VAT change for charities providing care at scene of serious accidents

The Chancellor’s Budget said these organisations would be able to recover the tax in the same way as air ambulances and search-and-rescue charities

Charities that provide on-the-scene care after serious accidents will be able to recover VAT through a grant announced in yesterday’s Budget.

The move, announced by the Chancellor of the Exchequer yesterday afternoon, is expected to bring the situation for accident rescue charities into line with similar charities, such as air ambulances and search-and-rescue charities, which already get VAT refunds on goods and services.

Budget documents released yesterday said the Accident Rescue Charities Grant Scheme would “be provided to help accident rescue charities meet the cost of normally irrecoverable VAT”.

The Treasury was unable to provide any further details of the plan, such as how much money would be available or which items would be eligible for the refund, in time for Third Sector’s deadline on Thursday morning.

The new scheme has been welcomed by the Suffolk Accident Rescue Service, one of the charities likely to be able to claim from the fund.

The charity had an income of £103,100 in the year to 31 March 2016 and spent £98,800, and one of the charity’s trustees and former patients, Harry Richardson, said the refund had the potential to have a large impact on the charity.

“It’s a big issue for us because we’re quite a small organisation, but because of the work we do we have to make quite big, expensive purchases,” he said. “A new emergency vehicle can cost upwards of £30,000, for example.
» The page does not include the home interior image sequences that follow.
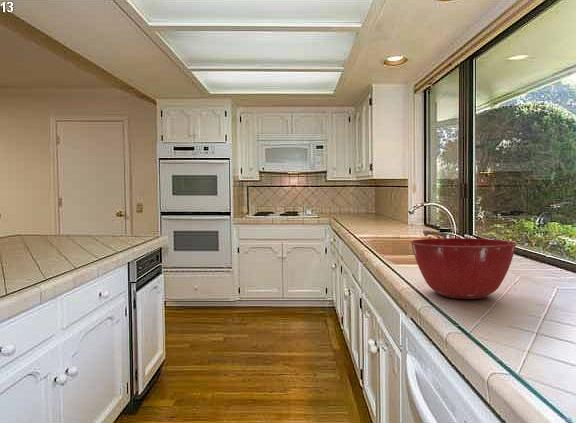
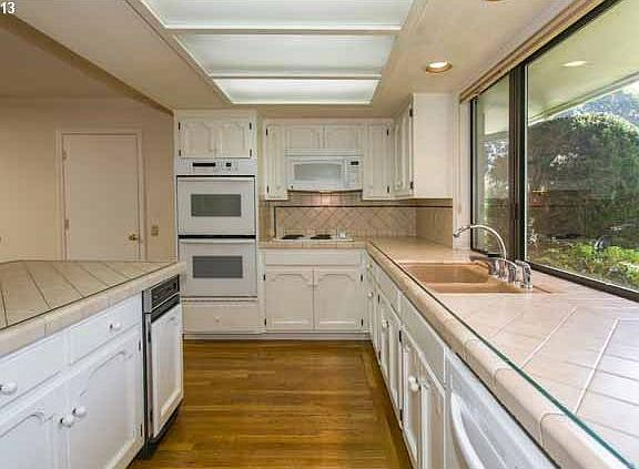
- mixing bowl [409,237,518,300]
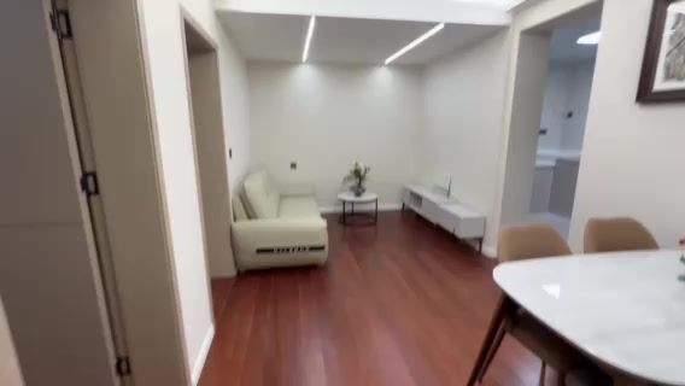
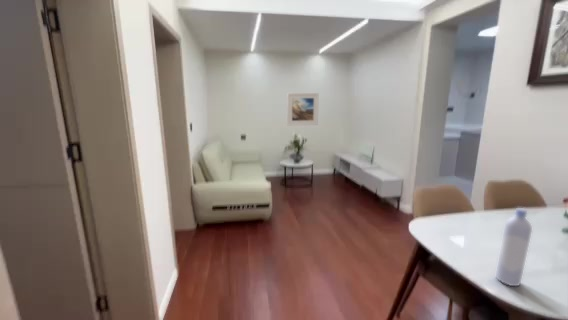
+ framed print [286,92,320,127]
+ bottle [495,207,533,287]
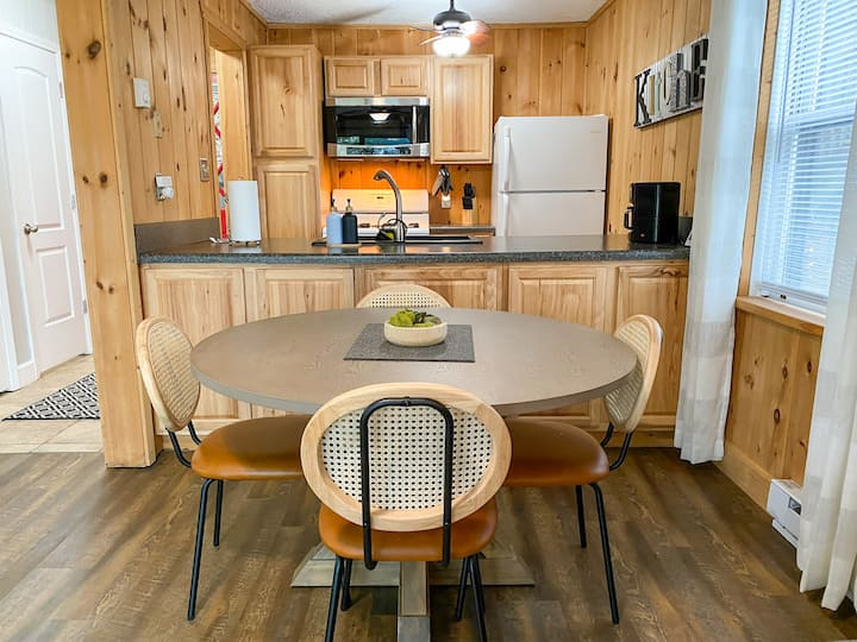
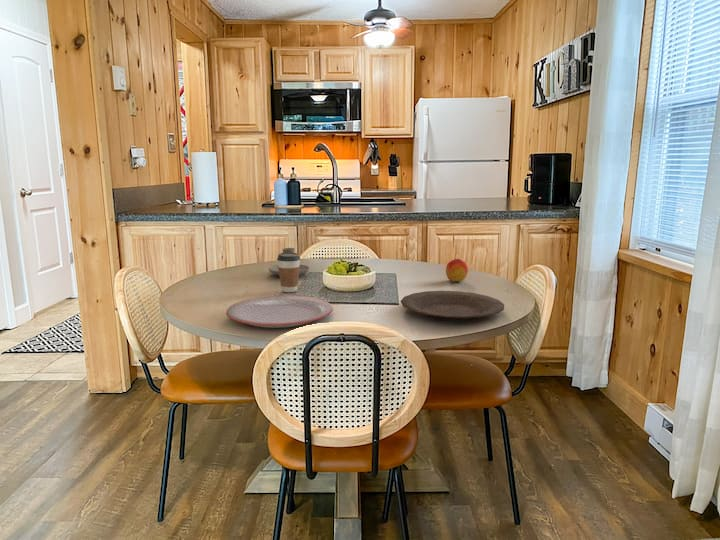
+ candle holder [268,247,310,277]
+ plate [225,295,334,329]
+ plate [400,290,505,322]
+ peach [445,258,469,283]
+ coffee cup [276,252,301,293]
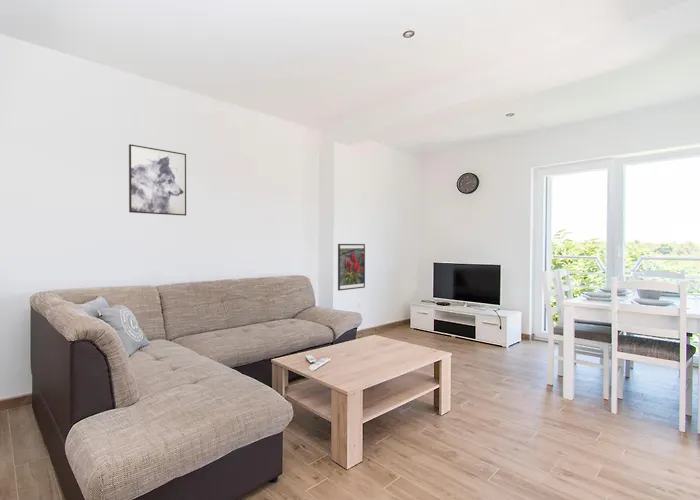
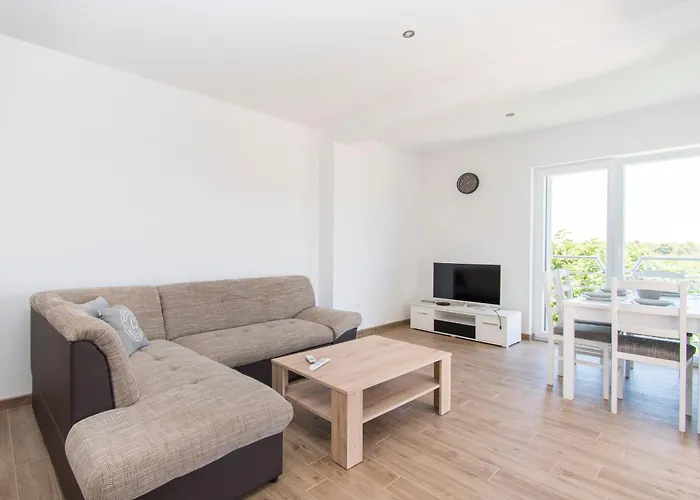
- wall art [128,143,187,217]
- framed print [337,243,366,292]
“The VAT on those can be the difference between whether or not we hire a new member of staff. We have one full-time and two part-time, so that would be expanding our workforce by a third.

“We’re still trying to work out the detail of this but it’s very positive.”

Richardson said the organisation had been campaigning alongside Jo Churchill, the Conservative MP for Bury St Edmunds, to try to achieve equity with similar charities.

Churchilll said she “wholeheartedly” welcomed the announcement of the scheme.

“I have campaigned on this issue with Harry Richardson for over a year and I am delighted that the Chancellor has taken this important step,” she said.

“I look forward to seeing the finer details of this scheme in the coming days and weeks, and I will continue to press the government to do all they can to provide assistance to these crucial organisations.”

John Hemming, chair of the Charity Tax Group, said the fact that VAT refunds had also been extended to Police Scotland in the Budget showed there was no technical obstacle to VAT refunds – the only issues were political will and cost.

He said: “It is encouraging that the government is extending reliefs for front-line activities of accident rescue charities (such as those that provide emergency paramedics and doctors), and this again highlights the importance of creating a level VAT playing field for charities.”